How Ugandan Govt. woos investors by providing free land
The Ugandan government in an effort to promote the export of value-added products and also generate jobs and revenue for its people has promised free land to investors in the country.
The president Yoweri Museveni who made this promise at the opening ceremony of the Organization for Economic Cooperation and Development (OEDC) meeting held in Kampala recently stated that the government intends to recover the cost of the land through job creation for the people and that this would boost the investment climate in the country.
He noted that the OECD works closely with other stakeholders in Africa to support African countries in developing policy reforms that strengthen investment and development adding that the two-day forum which brought together 30 European countries, the United States of America (USA), Japan, South Korea and Mexico has its objective as addressing the challenges of globalization.
The president stated that transport costs remain high in Africa, accounting for 14% of the value of exports, compared to only 8.6% for developed countries and that currently, only 27.6% of Africa’s two million kilometers of roads are paved compared to 43% in Asia and 33.5% in Latin America. “If we address this bottleneck, including adding value to our products, our economies will be doing much better,” Museveni said.
As it concerns energy, he warned environmentalists against sabotaging the building of hydro-power dams adding that building a dam in Africa is a war. “Some so-called environmentalists talk of environmental protection when in Uganda we destroy 40 billion cubic meters of wood annually for firewood.”
He said that Africa needs to use alternative sources of energy to attract investments and meet the Millennium Development Goals (MDGs), which calls for the reduction of poverty by half by 2015.
“If we don’t develop electricity facilities, how shall we achieve the MDGs? Are we supposed to use magic, witchcraft or what?” Electricity together with transport will lower the cost of doing business and will open investment opportunities.”
Also speaking at the Forum, the Acting Chief Executive of New Partnership for Africa Development (NEPAD), Amb. Olukorede Willoughby, said African governments need to develop consistent policies in a bid to attract private investors to the road sector adding that there is high risk involved and that African governments need to give assurances, fight corruption, improve transparency and political stability
In a related development, the Ugandan government has also decided to fight poverty by allocating more funds to agriculture in its national budgets to a minimum of 10% and also to maintain a growth rate of 6%.
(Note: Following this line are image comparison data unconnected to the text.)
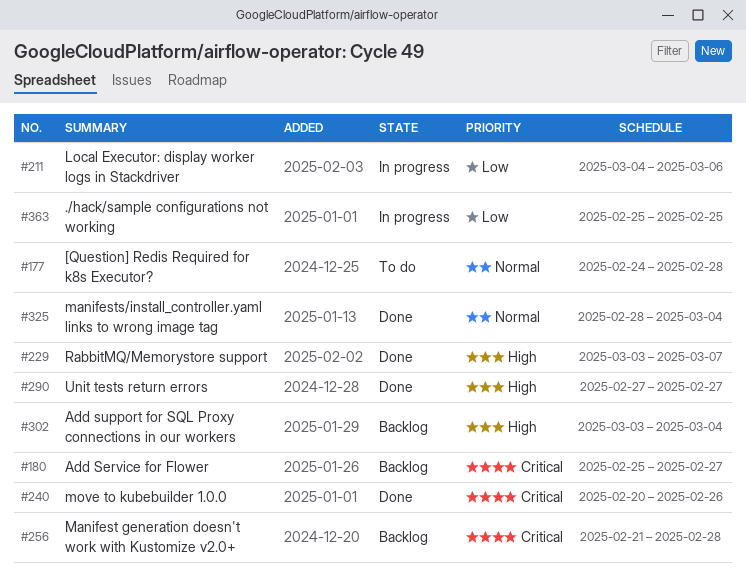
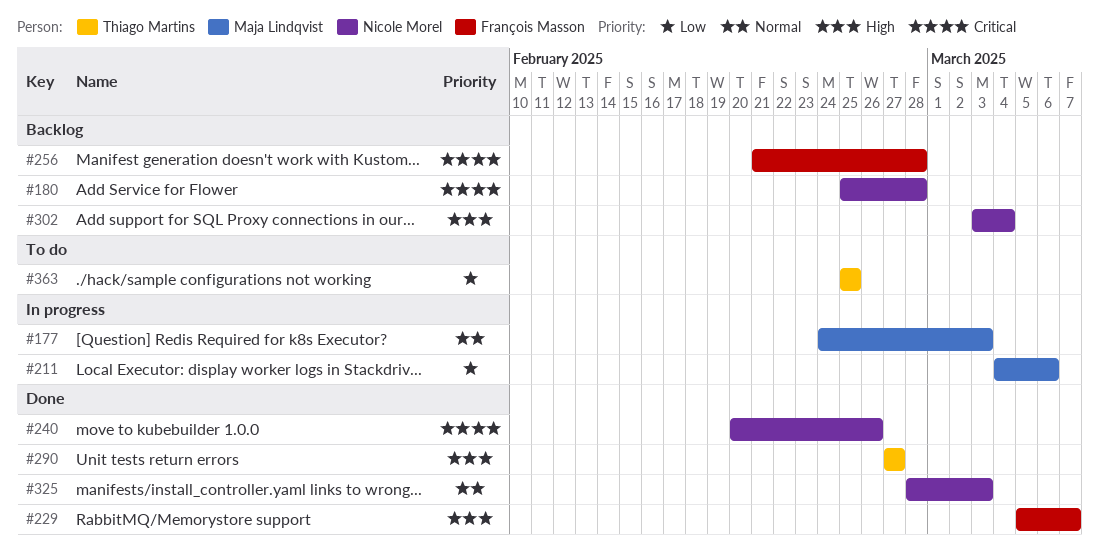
#177, status: To do -> In progress
#177, due: Feb 28 -> Mar 3
#180, due: Feb 27 -> Feb 28
#229, start: Mar 3 -> Mar 5
#325, due: Mar 4 -> Mar 3
#363, status: In progress -> To do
The government has also seen the need to spend more in order to meet the Comprehensive Africa Agriculture Development Program (CAADP) goals of fighting poverty through aligning more funding to the agricultural sector, which it has not met since 2003.
However stakeholders say that Uganda’s agricultural growth has stagnated at below 4% for many years and that it was 0.4% in 2007, while funding rotates around 4%.
Its State Minister for Agriculture, Bright Rwamirama, pointed these out during a conference at Munyonyo, decrying the low funding to the agriculture sector, “We need to do more financing of the sector if poverty is to be fought. Agriculture is implemented in remote areas with hardly any infrastructure and it is susceptible to weather vagaries.”
He stated that agriculture accounts for 30-60% of the gross domestic product, 60-90% of employment and 25-45% of export earnings in most African countries adding that over 70% of Africans live in rural areas and depend on agriculture for survival.
Also speaking on the need to fund agriculture, the Ugandan Vice-President, Prof. Gilbert Bukenya, said that intervening in infrastructure development, health and education will have a positive effect on the development of the agricultural sector.
He observed that when the roads are good, agriculture would be boosted adding that in the 2009 budget, the government definitely would allocate more money to the agricultural sector.
He stated: “Several countries have already achieved the CAADP agreed goals. These include Mali, Madagascar, Namibia, Niger, Chad and Ethiopia. All have budgets that are above 10%.
Prof. Bukenya emphasized that the government in an attempt to promote the export of value-added products and generate jobs and revenue has offered investors free land adding that land should be given free without the question of whether there would be rent or not and that this would be recovered ultimately through job creation for the people, when the investment climate is boosted.